- **WORK REQUEST 1**
Answer these questions from the entry on Aḥmad Ḡaffāri Qazvini, one answer per line:
(a) Where and in what year did Aḥmad Ḡaffāri die?
(b) What post did his paternal grandfather hold under the Āq Qoyunlu?
(c) Under what pen name did his father compose poetry?
═══ EXCERPT TO READ ═══
ḠAFFĀRI QAZVINI, AḤMAD

 

ḠAFFĀRI QAZVINI, AḤMAD (احمد غفاری قزوینی, b. Qazvin; d. Debal, Sindh, 975/1568), 16th-century Persian scribe and historian who authored two universal histories and dedicated them to Shah Ṭahmāsp Ṣafavi (r. 1524-76).     

Life.  Aḥmad Ḡaffāri came from a family of scholars and bureaucrats in Qazvin. They were descendants of the reputed Šāfeʿi Sunni jurist and scholar, Najm-al-Din ʿAbd al-Ḡaffār Qazvini (d. 665/1266), who had authored the al-Ḥāwi al-ṣaḡir fi’l-foruʿ, a widely used textbook of the Šāfeʿi jurisprudence (Ḥāji Ḵalifa, I, cols. 625-27; Modarres, III, p. 141; Algar).  Ḡaffāri’s paternal grandfather, ʿAbd-al-Ḡaffār, held the post of army judge (qāżi-e moʿaskar) under the Āq Qoyunlu, hence the nesba Ḡaffāri (Ḡaffāri, 1964, p. 253). Therefore, John E. Woods is wrong when he claims that the family’s nesba was Ḡefāri, suggesting that they claimed descent from Abu Ḏarr Ḡefāri, the reputed companion of the prophet Moḥammad (Woods, p. 291). According to a 16th-century taḏkera, Aḥmad Ḡaffāri’s father, Moḥammad (d. 932/1525), was a cousin of the influential late Āq Qoyunlu grand vizier, Qāżi ʿIsā b. Šokr-Allāh Sāvaji (d. 896/1491), and served as chief judge of Rayy under Shah Esmāʿil (r. 907-30/1501-24). Moḥammad Ḡaffāri, who composed poetry under pen name Weṣāli, is reported to have been paid an annual salary of twelve tumāns in his capacity as chief judge of Rayy (Ṣafavi, pp. 73-74).
═══
- **WORK REQUEST 2**
Reproduce the rows starting at the line containing "What is the smallest value displayed?" and ending at the end of the rows, with "value" changed to "figure" and nothing else altered. Leave out the pictures.
═══ EXERCISE MATERIAL ═══
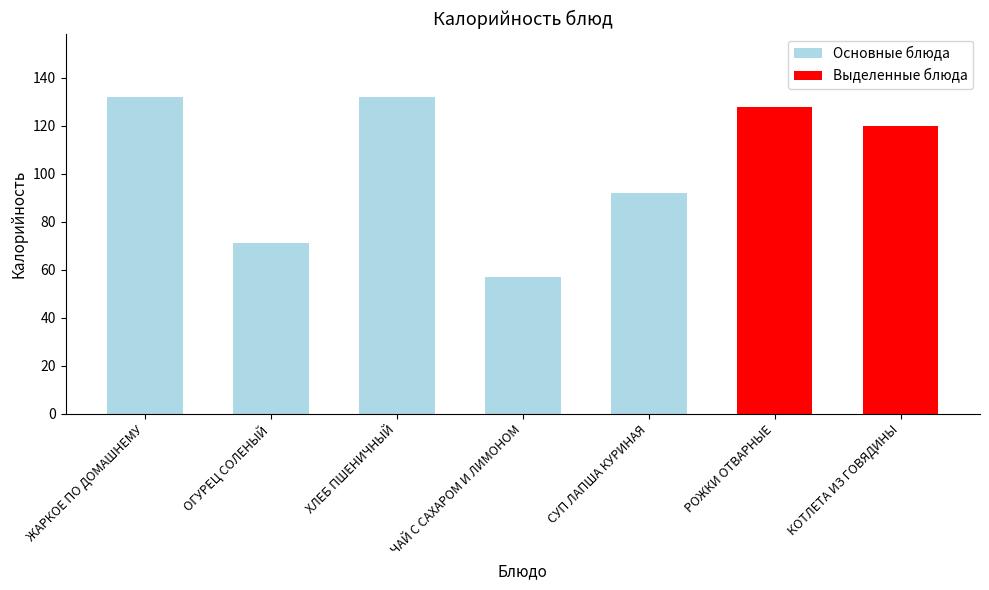

The value at КОТЛЕТА ИЗ ГОВЯДИНЫ is 29. True or false?

False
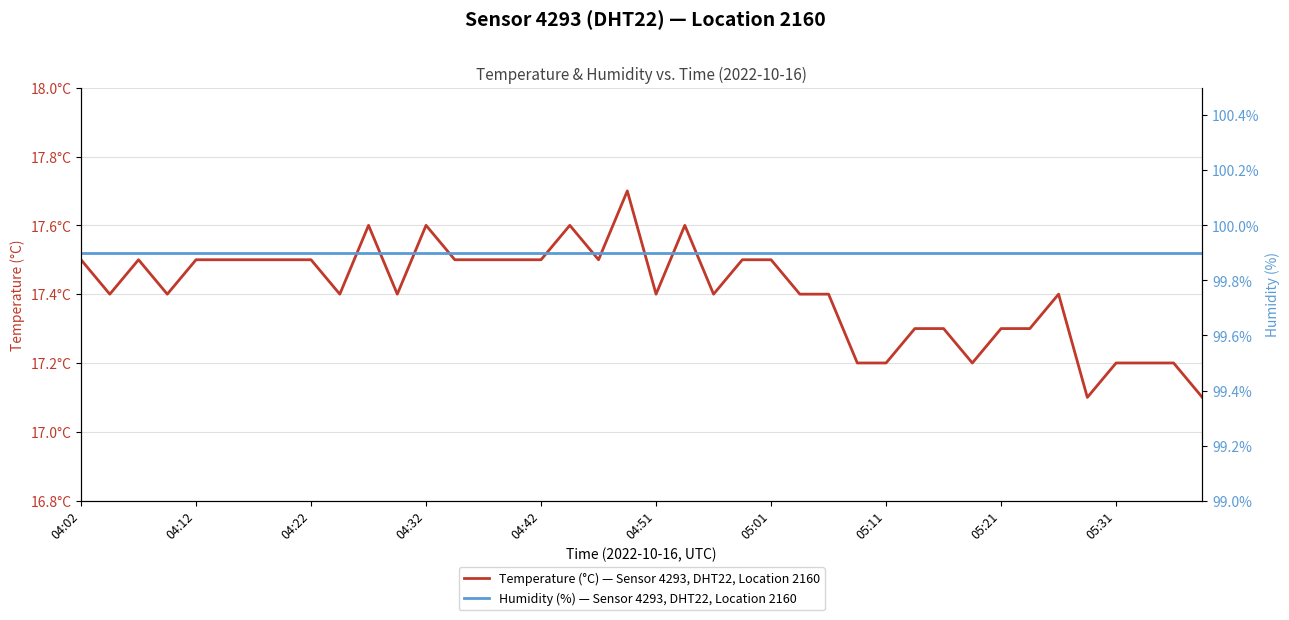

What is the smallest value displayed?

17.1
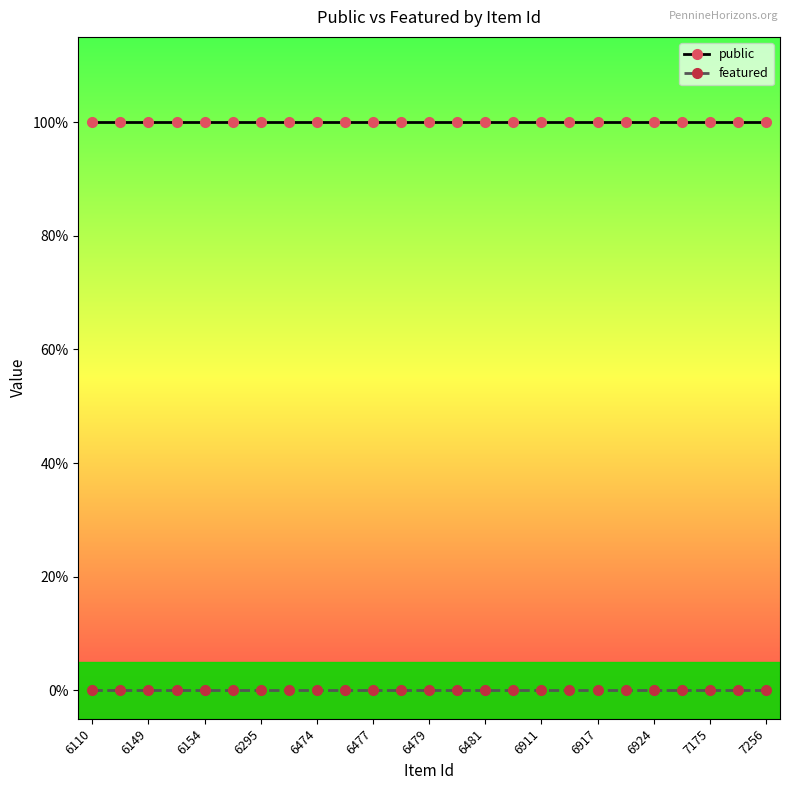

What is the value of the public point at the 15th from the left?

1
═══
- **EXPECTED ANSWER 1**
(a) He died in Debal, Sindh, in 975/1568.
(b) He was army judge (qāżi-e moʿaskar).
(c) Weṣāli

- **EXPECTED ANSWER 2**
What is the smallest figure displayed?

17.1

What is the figure of the public point at the 15th from the left?

1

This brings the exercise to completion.